Dios nos protegerá, no debemos temer exclamó otro concejal, aunque no despertó gran entusiasmo entre los demás, y menos aún en el regidor, quien lo miró brevemente con escepticismo. No obstante, éste añadió:
Por supuesto. Dios está de nuestra parte.
Lo está remató Fernán. De esta forma pone a prueba nuestra fe. Pero es importante que comprendan, señores míos, a qué nos enfrentamos. Desde que se produjera el Advenimiento de la Oscuridad en tiempos de Silvestre II, hemos ganado batallas, pero hemos perdido casi todas las guerras. Sean cuales sean los designios de Dios, nos llevan por este viacrucis. Algo, quién sabe si nuestros pecados, abrió las puertas del infierno y desató el Juicio Final sobre el mundo de los hombres. Primero en África, al sur de las tierras de los mahometanos, y luego en los desiertos de Arabia, más allá de Tierra Santa, y por último en las inmensas estepas del este, más allá del Ducado de Polonia y el Principado de Moscú, las fuerzas del mal se desencadenaron, y desde entonces no dejan de cernirse más y más sobre nosotros y de hacernos retroceder. Cuentan con monstruos y aberraciones que creíamos que eran ensoñaciones de la Antigüedad, tales como dragones, quimeras, ogros y otras blasfemias; y también con seres parecidos a los hombres, pero que no lo son, o han dejado de serlo, como esta alma maldita que tienen aquí delante. El diablo se burla así de la suprema obra del Creador, deformándola a su imagen y semejanza. Seguramente esta vil criatura fue alguien como vuestras mercedes o yo, antes de ser corrompido y contrahecho por el poder impío. Así, sus fuerzas no dejan de crecer mientras las nuestras menguan, pues se alimentan de nuestras pérdidas para volverlas contra nosotros.
Hubo revuelo y conmoción en la sala, donde todos, o casi, ignoraban esos hechos y sólo conocían una versión dulcificada de las cosas; la versión que contaba la Iglesia en las misas y festividades para impedir que el pueblo desesperara y enloqueciera, como ya pasó siglo y medio antes al producirse el Advenimiento Oscuro.

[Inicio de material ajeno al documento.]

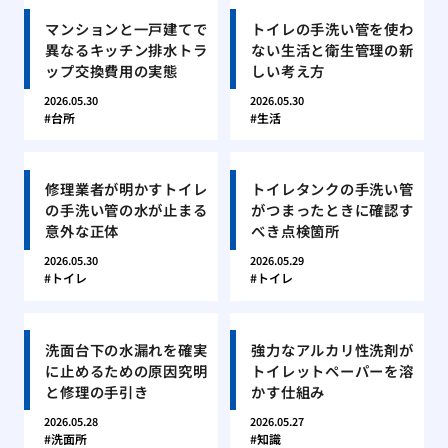
マンションと一戸建てで
トイレの手洗い管を使わ
異なるキッチン排水トラ
ない生活と衛生管理の新
ップ交換費用の実態
しい考え方
2026.05.30
2026.05.30
台所
生活
修理業者が明かすトイレ
トイレタンクの手洗い管
の手洗い管の水が止まる
がつまったときに確認す
意外な正体
べき点検箇所
2026.05.30
2026.05.29
トイレ
トイレ
洗面台下の水漏れを確実
強力なアルカリ性洗剤が
に止めるための原因究明
トイレットペーパーを溶
と修理の手引き
かす仕組み
2026.05.28
2026.05.27
洗面所
知識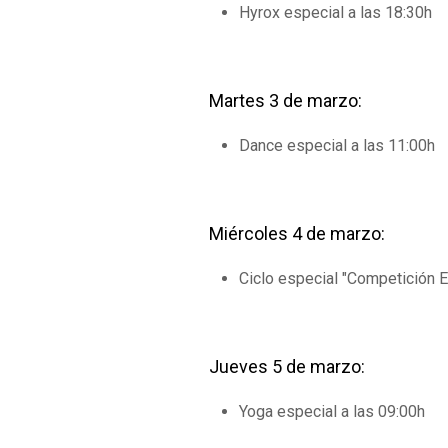
Hyrox especial a las 18:30h
Martes 3 de marzo:
Dance especial a las 11:00h
Miércoles 4 de marzo:
Ciclo especial "Competición 
Jueves 5 de marzo:
Yoga especial a las 09:00h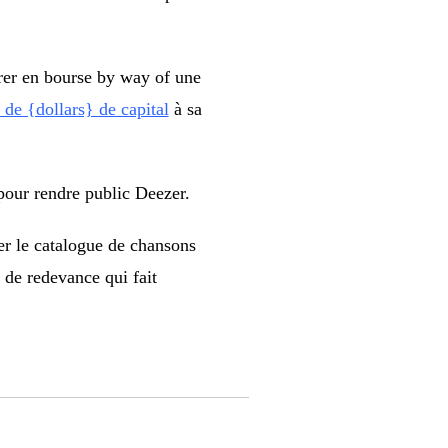
trer en bourse by way of une
de {dollars} de capital
à sa
pour rendre public Deezer.
r le catalogue de chansons
 de redevance qui fait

Desde entonces se había intentado controlar la verdad con suma cautela y transmitir una historia convenientemente arreglada de los terribles hechos acaecidos; y eso que la pérdida de ciudades y territorios era algo de sobra conocido por todos. Pero es sorprendente la forma en que el ser humano es capaz de soportar las contradicciones mientras resulten tranquilizadoras.
… Y eso por no contar los seres que aparecen por generación espontánea en nuestras tierras, seguramente debido a la flaqueza de nuestra fe continuó Fernán, que sabía que en eso mentía, pero era lo que debía decir. O las obras de la brujería y las artes paganas, propias de renegados que han vendido su alma a Satanás a cambio de conocimiento y poder. El peligro crece frente a nuestras líneas y tras ellas, no debemos olvidarlo nunca. Infecta hasta nuestras ciudades, villas y aldeas. Está dentro de nuestras murallas. Hemos de estar alertas en todo momento. De lo contrario, el Enemigo nos erradicará.
Esta vez se hizo un violento silencio en la sala. Finalmente, lo rompió el regidor, con voz trémula:
¿Y qué está en nuestra mano hacer ahora, capitán?
Es poco lo que podemos hacer aparte de lo que ya hemos hablado. Escriban al duque y al rey para pedirles tropas. Refuercen la guardia de la ciudad, que de alguna utilidad será. Yo intentaré que la Orden nos envíe una docena más o dos de caballeros, aunque lo veo difícil. Nuestra fe nos guiará a la hora de tomar decisiones. Pero, entretanto ‒concluyó‒, vigilemos atentamente y actuemos con diligencia. Hay que adelantarse a los ardides del Enemigo, que es sibilino y traicionero. Debemos extender las partidas tan al sur como sea posible.
¿Os ocuparéis vos personalmente de ello, capitán?
Como que me llamo Fernán de Monteazul, excelencia. Os lo juro por mi nombre y por mi honor.